This would mean that commit 372ba8cb46b2 (cpuidle: menu: Lookup CPU
runqueues less) changed the behavior more than expected, though (CC
Mel).

In any case that change was made in 2014 which is after Android
stopped using get_loadavg().

> Colin Cross did some measurements a few years ago and concluded it is

> zero most of the time, otherwise the number is so high it has no

> meaning. The get_loadavg() call is removed from Android since 2011 [1].


This is a good indication that it doesn't really matter (any more perhaps).

> I can hack my server (bi Xeon - 6 cores), add statistics regarding this

> metric and let it run during several days, sure a lot of different

> workloads will happen on it (compilation, network, throughput computing,

> ...) in a real use case manner. That is what I did with an ARM64

> evaluation board.

>

> However I won't be able to do that right now and that will take a bit of

> time. If you think it is really useful, I can plan to do that in the

> next weeks.


Well, we may as well just make this change to follow Android and let
it go through all of the CI we have for one cycle.

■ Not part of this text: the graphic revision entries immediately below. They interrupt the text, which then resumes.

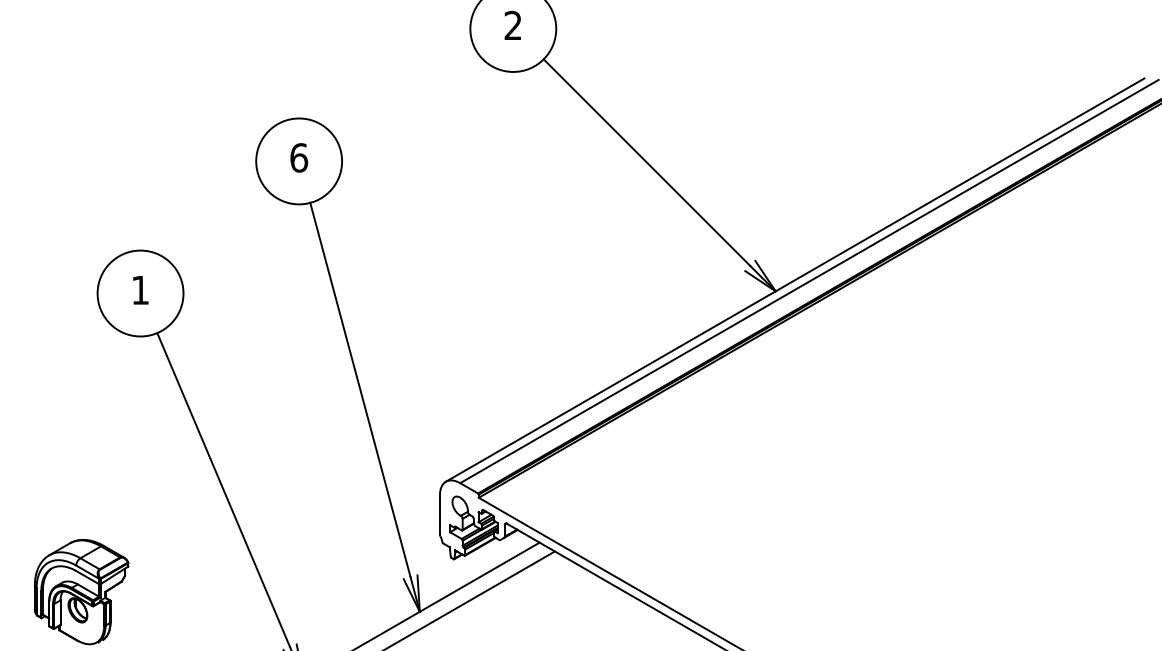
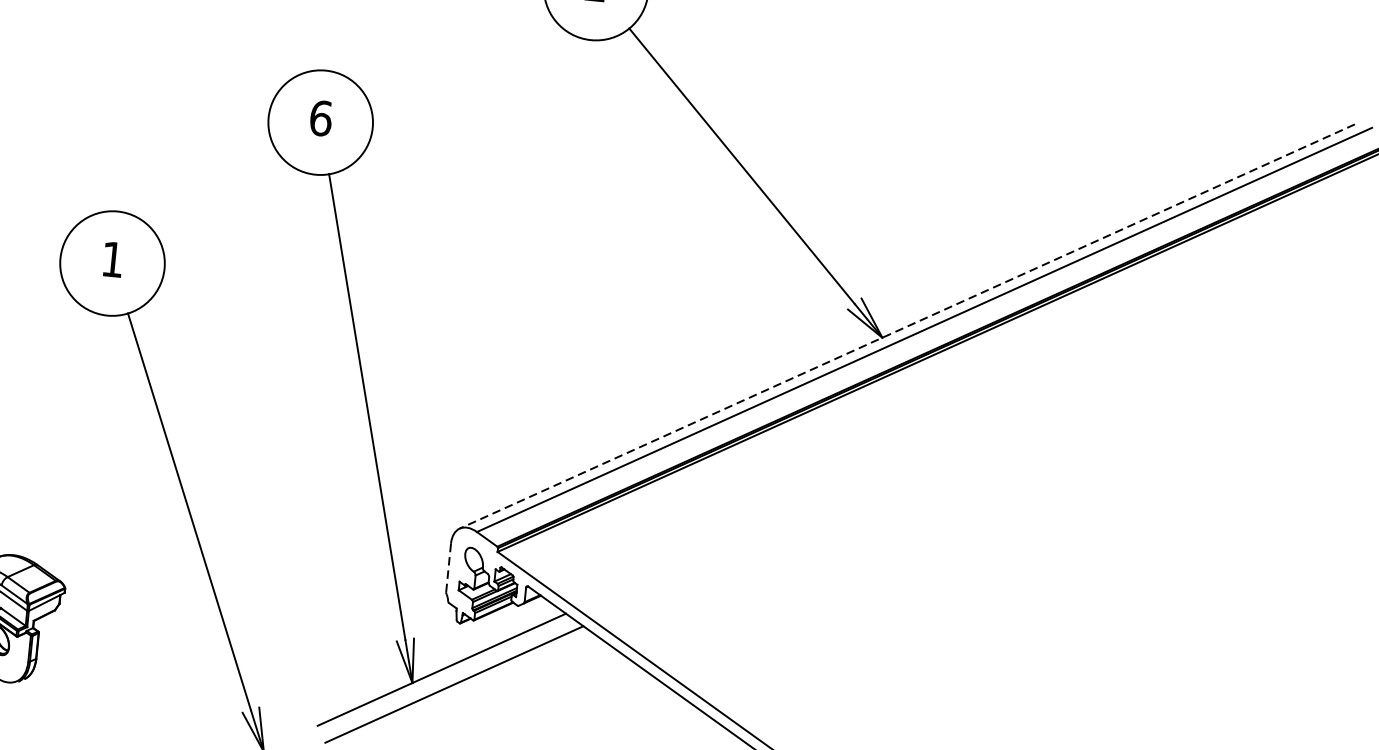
line: (794, 280) -> (906, 326), solid -> dashed
line: (439, 514) -> (448, 567), solid -> dashed

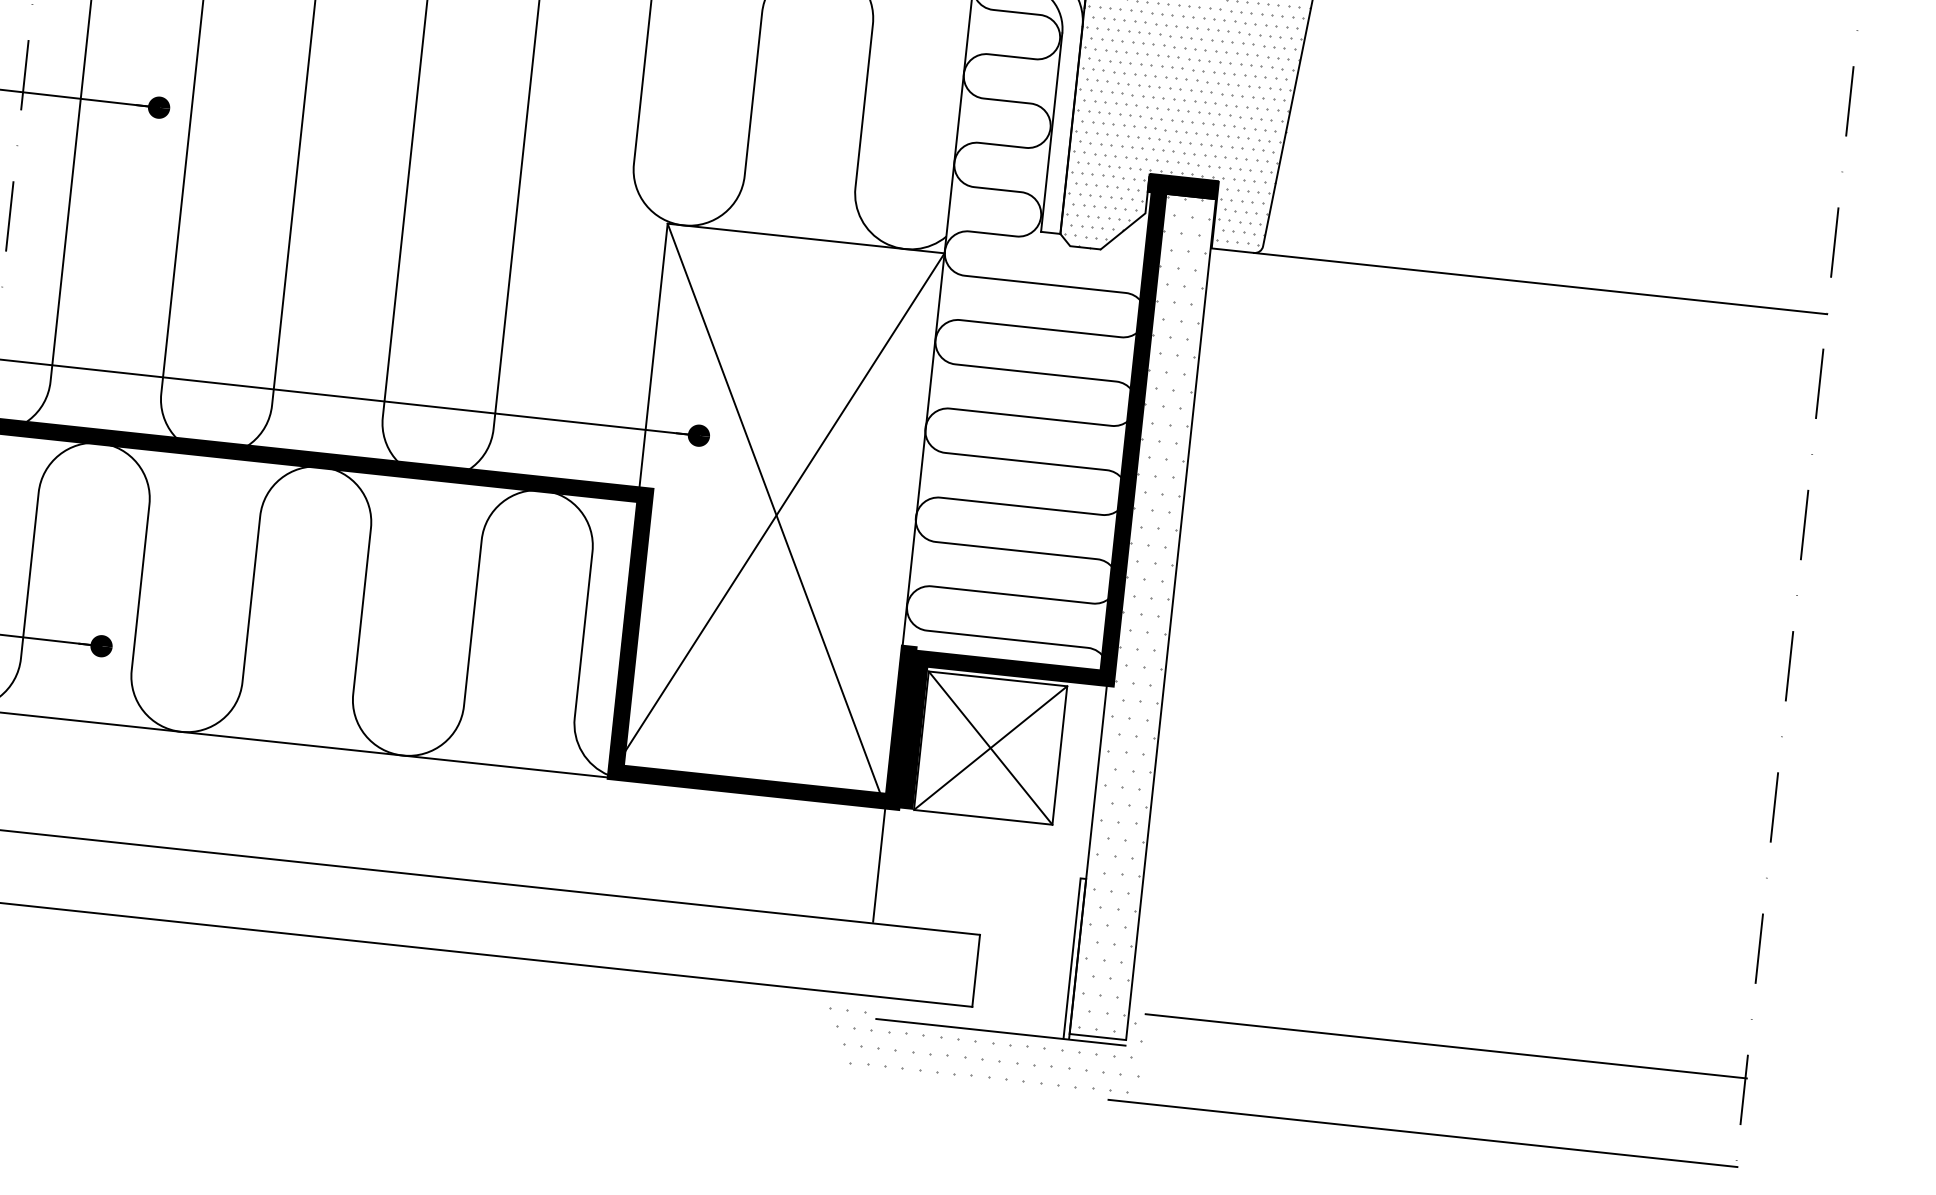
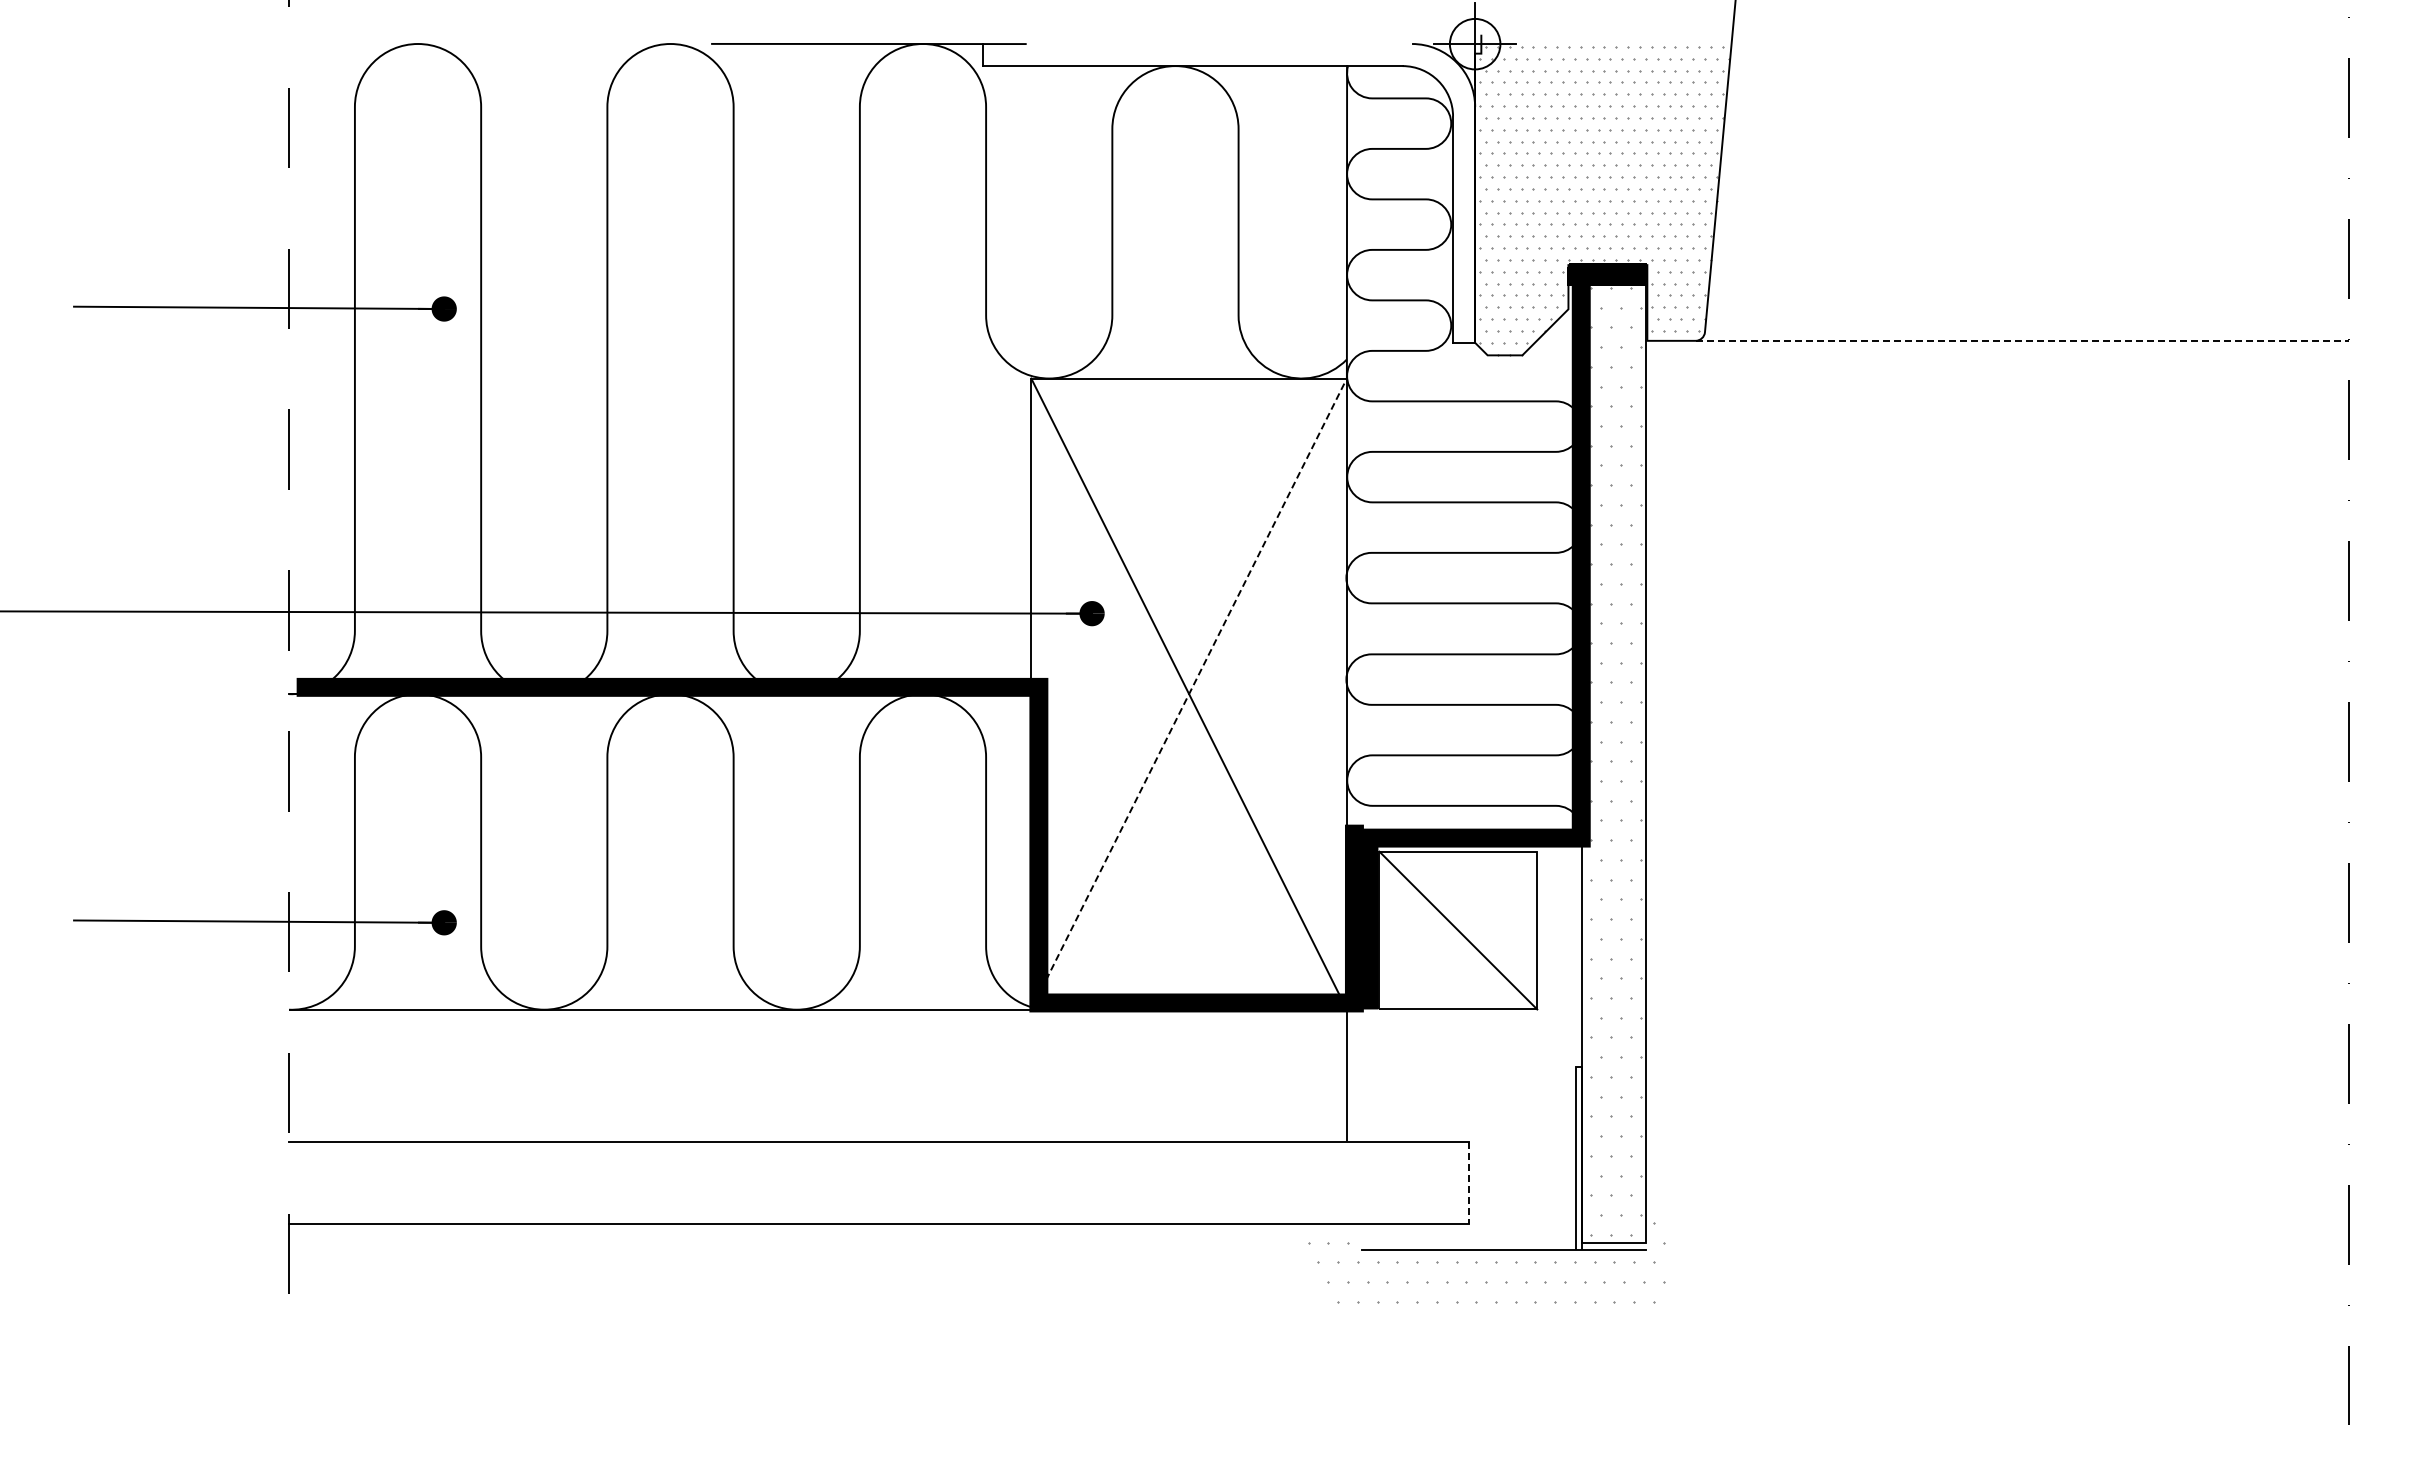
line: (1540, 283) -> (2022, 340), solid -> dashed
line: (776, 515) -> (1189, 694), solid -> dashed
line: (990, 748) -> (1458, 930), removed
line: (975, 971) -> (1468, 1183), solid -> dashed
line: (1446, 1046) -> (2007, 1211), removed
line: (1422, 1133) -> (1991, 1312), removed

> [1] https://android.googlesource.com/kernel/common/+/4dedd9f124703207895777ac6e91dacde0f7cc17


If you send a non-RFC patch to drop get_loadavg() (but you can drop it
altogether then, there are no other callers of it AFAICS), I'll queue
it up after the 4.20 (or whatever it turns out to be in the end) merge
window so all of the CIs out there have a chance to report issues (if
any).

Thanks,
Rafael
diff mbox series

Patch

diff --git a/drivers/cpuidle/governors/menu.c b/drivers/cpuidle/governors/menu.c
index e26a409..d939b8e 100644
--- a/drivers/cpuidle/governors/menu.c
+++ b/drivers/cpuidle/governors/menu.c
@@ -173,18 +173,10 @@  static inline int which_bucket(unsigned int duration, unsigned long nr_iowaiters
  * to be, the higher this multiplier, and thus the higher
  * the barrier to go to an expensive C state.
  */
-static inline int performance_multiplier(unsigned long nr_iowaiters, unsigned long load)
+static inline int performance_multiplier(unsigned long nr_iowaiters)
 {
-	int mult = 1;
-
-	/* for higher loadavg, we are more reluctant */
-
-	mult += 2 * get_loadavg(load);
-
 	/* for IO wait tasks (per cpu!) we add 5x each */
-	mult += 10 * nr_iowaiters;
-
-	return mult;
+	return 1 + 10 * nr_iowaiters;
 }
 
 static DEFINE_PER_CPU(struct menu_device, menu_devices);
@@ -359,7 +351,8 @@  static int menu_select(struct cpuidle_driver *drv, struct cpuidle_device *dev,
 		 * Use the performance multiplier and the user-configurable
 		 * latency_req to determine the maximum exit latency.
 		 */
-		interactivity_req = data->predicted_us / performance_multiplier(nr_iowaiters, cpu_load);
+		interactivity_req = data->predicted_us /
+			performance_multiplier(nr_iowaiters);
 		if (latency_req > interactivity_req)
 			latency_req = interactivity_req;
 	}